Однако глаза молодой девушки, перебегая от одного к другому, чаще и охотнее всего останавливались на красивом лице Анжело. Уж не потому ли, что она заранее знала, что встретится с пристальным взглядом молодого человека, устремленным на нее?.. Это внимание, очевидно, нравилось молодой девушке и льстило ее самолюбию.

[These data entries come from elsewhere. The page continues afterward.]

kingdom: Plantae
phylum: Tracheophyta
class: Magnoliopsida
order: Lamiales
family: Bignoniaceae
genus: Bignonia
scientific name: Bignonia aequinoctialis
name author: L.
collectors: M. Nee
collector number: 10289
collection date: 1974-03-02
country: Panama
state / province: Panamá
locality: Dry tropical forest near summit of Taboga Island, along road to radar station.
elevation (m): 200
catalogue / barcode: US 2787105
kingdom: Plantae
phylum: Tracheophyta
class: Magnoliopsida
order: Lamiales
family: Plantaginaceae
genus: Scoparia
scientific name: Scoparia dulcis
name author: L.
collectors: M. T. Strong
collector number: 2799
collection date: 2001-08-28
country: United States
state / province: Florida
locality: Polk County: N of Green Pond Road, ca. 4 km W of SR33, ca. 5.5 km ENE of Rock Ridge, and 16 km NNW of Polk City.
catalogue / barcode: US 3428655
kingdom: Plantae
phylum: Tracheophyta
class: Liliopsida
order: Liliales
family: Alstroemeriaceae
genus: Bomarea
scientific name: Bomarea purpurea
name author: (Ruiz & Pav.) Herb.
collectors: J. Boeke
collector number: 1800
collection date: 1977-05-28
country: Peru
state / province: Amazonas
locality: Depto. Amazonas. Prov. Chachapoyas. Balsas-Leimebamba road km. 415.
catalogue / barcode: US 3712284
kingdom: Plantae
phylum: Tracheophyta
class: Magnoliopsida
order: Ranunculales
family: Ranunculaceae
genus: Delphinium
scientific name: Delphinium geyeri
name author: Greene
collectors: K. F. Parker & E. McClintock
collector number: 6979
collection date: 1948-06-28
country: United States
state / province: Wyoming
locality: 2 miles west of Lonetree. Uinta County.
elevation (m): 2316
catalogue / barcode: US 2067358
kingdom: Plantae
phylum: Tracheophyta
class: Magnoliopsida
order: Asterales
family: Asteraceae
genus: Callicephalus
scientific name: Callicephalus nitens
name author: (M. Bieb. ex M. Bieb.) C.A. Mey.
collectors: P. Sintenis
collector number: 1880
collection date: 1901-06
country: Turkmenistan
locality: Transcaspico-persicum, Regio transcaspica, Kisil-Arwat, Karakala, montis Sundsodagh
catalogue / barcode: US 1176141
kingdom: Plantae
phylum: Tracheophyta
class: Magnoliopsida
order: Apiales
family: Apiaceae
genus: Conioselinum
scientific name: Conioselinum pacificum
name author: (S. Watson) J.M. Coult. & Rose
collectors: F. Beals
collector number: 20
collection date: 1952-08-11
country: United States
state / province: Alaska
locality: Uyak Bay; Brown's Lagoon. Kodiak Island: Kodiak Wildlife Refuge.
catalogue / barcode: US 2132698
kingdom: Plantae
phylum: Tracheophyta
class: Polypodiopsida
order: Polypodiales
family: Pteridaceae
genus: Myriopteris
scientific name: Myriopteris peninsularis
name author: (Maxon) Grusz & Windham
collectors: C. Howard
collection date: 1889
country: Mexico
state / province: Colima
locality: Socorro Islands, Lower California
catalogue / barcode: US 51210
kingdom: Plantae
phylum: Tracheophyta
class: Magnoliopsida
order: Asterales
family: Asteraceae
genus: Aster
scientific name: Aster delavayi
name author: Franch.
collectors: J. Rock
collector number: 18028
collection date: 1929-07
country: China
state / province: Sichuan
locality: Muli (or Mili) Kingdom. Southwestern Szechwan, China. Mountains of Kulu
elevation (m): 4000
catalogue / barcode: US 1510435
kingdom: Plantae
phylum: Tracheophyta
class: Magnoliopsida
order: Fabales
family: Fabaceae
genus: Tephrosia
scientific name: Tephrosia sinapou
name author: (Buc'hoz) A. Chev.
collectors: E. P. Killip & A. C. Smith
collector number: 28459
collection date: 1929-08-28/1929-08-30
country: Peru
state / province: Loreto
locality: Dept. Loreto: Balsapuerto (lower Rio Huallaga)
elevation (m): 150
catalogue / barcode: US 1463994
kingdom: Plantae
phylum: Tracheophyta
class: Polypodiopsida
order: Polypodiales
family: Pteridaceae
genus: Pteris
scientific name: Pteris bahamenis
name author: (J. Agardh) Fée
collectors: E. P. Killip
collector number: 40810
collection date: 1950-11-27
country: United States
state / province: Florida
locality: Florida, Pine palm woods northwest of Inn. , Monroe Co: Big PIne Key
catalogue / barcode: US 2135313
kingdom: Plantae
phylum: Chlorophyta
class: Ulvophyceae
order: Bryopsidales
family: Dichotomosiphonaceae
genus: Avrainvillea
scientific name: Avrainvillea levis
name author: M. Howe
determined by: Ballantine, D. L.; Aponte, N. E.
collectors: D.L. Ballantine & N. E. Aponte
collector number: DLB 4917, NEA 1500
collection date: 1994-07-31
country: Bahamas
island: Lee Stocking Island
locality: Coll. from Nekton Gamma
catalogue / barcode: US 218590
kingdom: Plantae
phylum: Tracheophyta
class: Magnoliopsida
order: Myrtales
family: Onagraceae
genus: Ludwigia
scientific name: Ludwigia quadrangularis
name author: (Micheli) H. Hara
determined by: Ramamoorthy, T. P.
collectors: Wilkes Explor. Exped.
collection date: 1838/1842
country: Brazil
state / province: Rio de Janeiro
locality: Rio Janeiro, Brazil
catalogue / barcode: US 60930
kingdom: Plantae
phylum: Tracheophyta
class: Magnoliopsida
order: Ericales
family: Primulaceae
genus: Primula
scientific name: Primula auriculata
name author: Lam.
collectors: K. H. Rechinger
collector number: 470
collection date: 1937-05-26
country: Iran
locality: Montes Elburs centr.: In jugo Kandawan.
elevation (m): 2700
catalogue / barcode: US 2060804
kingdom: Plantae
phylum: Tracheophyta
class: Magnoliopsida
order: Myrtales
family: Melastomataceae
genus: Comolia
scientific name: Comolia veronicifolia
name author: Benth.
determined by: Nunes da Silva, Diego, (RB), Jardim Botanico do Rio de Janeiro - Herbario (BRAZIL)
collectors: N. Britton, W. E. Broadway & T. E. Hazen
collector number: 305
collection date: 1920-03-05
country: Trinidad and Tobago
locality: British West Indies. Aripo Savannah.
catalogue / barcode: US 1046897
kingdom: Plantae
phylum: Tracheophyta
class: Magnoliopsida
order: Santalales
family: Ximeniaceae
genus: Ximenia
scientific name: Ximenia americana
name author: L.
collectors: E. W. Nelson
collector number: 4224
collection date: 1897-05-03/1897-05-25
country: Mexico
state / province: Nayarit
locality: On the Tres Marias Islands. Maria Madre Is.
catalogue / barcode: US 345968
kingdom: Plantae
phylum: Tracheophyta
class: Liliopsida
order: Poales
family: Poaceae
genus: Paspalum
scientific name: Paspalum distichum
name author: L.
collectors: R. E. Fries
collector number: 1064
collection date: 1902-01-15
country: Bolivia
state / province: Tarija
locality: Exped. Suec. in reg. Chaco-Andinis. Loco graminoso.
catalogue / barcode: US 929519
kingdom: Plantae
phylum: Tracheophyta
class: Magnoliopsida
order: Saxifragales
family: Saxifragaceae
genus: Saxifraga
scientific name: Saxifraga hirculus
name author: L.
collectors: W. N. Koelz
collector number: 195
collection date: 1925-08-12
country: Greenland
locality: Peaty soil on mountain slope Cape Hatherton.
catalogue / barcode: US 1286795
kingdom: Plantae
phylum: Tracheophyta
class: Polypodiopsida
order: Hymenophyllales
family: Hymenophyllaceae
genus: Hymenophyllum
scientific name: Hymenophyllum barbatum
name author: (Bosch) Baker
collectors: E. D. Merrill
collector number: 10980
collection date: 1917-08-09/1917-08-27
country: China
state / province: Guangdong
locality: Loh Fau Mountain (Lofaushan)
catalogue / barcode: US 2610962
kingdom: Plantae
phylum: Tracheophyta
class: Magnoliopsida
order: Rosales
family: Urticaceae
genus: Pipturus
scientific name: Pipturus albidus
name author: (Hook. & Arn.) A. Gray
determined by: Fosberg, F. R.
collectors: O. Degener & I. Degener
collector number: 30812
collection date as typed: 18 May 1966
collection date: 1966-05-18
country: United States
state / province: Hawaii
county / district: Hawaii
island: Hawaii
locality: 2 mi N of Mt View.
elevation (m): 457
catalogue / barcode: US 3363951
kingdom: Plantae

Притом же первый любовник был очень хорош собою, а женщинам ведь тоже не запрещено ценить это достоинство, так же как ценят его мужчины…
— Не споете ли вы нам что-нибудь? — спросил Анжело у Вишенки.
Молодая девушка присела и, краснея, отвечала:
— Я бы очень охотно спела, но я ничего не знаю, кроме местных народных песен.
— Ну что же, — пожал плечами Монтезума, — чем это не музыка? Во всех этих песнях и есть свой, особый шик, так что иногда под них танцевать захочется.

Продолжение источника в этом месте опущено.